Mr. Iliopoulos's talent really shines with the small handful of seafood dishes. Raw albacore tuna is thinly sliced and dressed with salsa criolla, a tomato-and-pepper-based sauce that typically accompanies grilled meat but actually fits perfectly with fatty tuna.

Albacore tuna crudo with fennel and salsa criolla.

Grilled squid is the standout, full of flavour and varied textures. Squid, a bit smoky, is cut into eight pieces, accompanied with a garlicky, crunchy burnt-almond pesto, slightly acidic pickled chanterelle mushrooms and small crispy strips of pancetta. This is not Argentina; this is Toronto: South America and southern Europe synthesized into a bite that tastes like something you wouldn't find in either. At times, the strong garlic and mix of crunch and chew give the dish an Asian inflection. Culinary geography is flouted. Who cares? It's delicious.

Mr. Iliopoulos's call-out to Argentina's Italian diaspora is unusual, too. His leek noquis (gnocchi), little fluffy dumplings made with grilled leeks instead of potatoes, come with hen of the woods mushrooms and covered with melted Taleggio cheese. It's unlikely you'd see this tasty, decadent dish on a menu in Rome or Buenos Aires.

Tanto sources excellent beef from Penokean Hills Farms, near Sault Ste. Marie, Ont. The chef forgoes typical steak cuts, offering instead bavette and short rib. The bavette is tasty and slightly chewy, grilled to our desired medium-rare and seasoned correctly.

The thick short rib, a cut that is typically reserved for braising, is cooked sous-vide for two days before it's grilled on fire. It's well blackened with a crusty exterior, but a bit too soft in the middle. A day too long in the sous-vide? Still, the flavour is excellent.

Niall McCotter, a partner in the restaurant's ownership group who is also overseeing the dining room during Tanto's launch phase, compiled a wine list that, on my visits, had only one Argentine bottle – a white riesling.
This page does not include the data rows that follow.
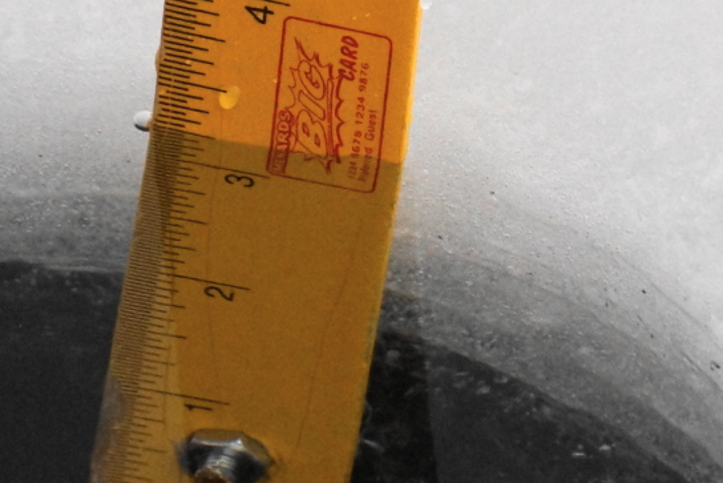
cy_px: 293
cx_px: 262
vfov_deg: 2.0
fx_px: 13840
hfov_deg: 3.0
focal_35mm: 689
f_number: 6.3
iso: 1250
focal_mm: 250
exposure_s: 1/400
The reason: He buys wines from small, independent agents; Argentine wine exported to Ontario is dominated by mass producers who sell large quantities to the LCBO.

Banana and dulce de leche milhojas.

Instead, he stocks bottles such as Domaine Karim Vionnet's Vin de Kav, a beautiful natural wine from France's Beaujolais region, and Bodegas Valdesil Montenovo, a neat, tight white from Spain's Galicia. All the wines sampled paired well with the food. Trust his suggestions.

With the bar set so high after successive dishes, desserts feel like a bit of a letdown.

The milhojas – an Argentine version of the French mille-feuille classic – is the best of the lot, sweet and rich, as it should be. The other desserts – a poached pear and a coconut tres leches cake – could be sweeter. It's a whimper ending after so many successful dishes.

Desserts aside, there were no other apparent kinks. The restaurant just opened in December but service is smooth and prompt, and the kitchen is cooking confidently with ideas. Mr. Iliopoulos is rewriting the culinary map here, using Argentina as a starting point but going to many other places along the way. Follow his lead and you'll eat well.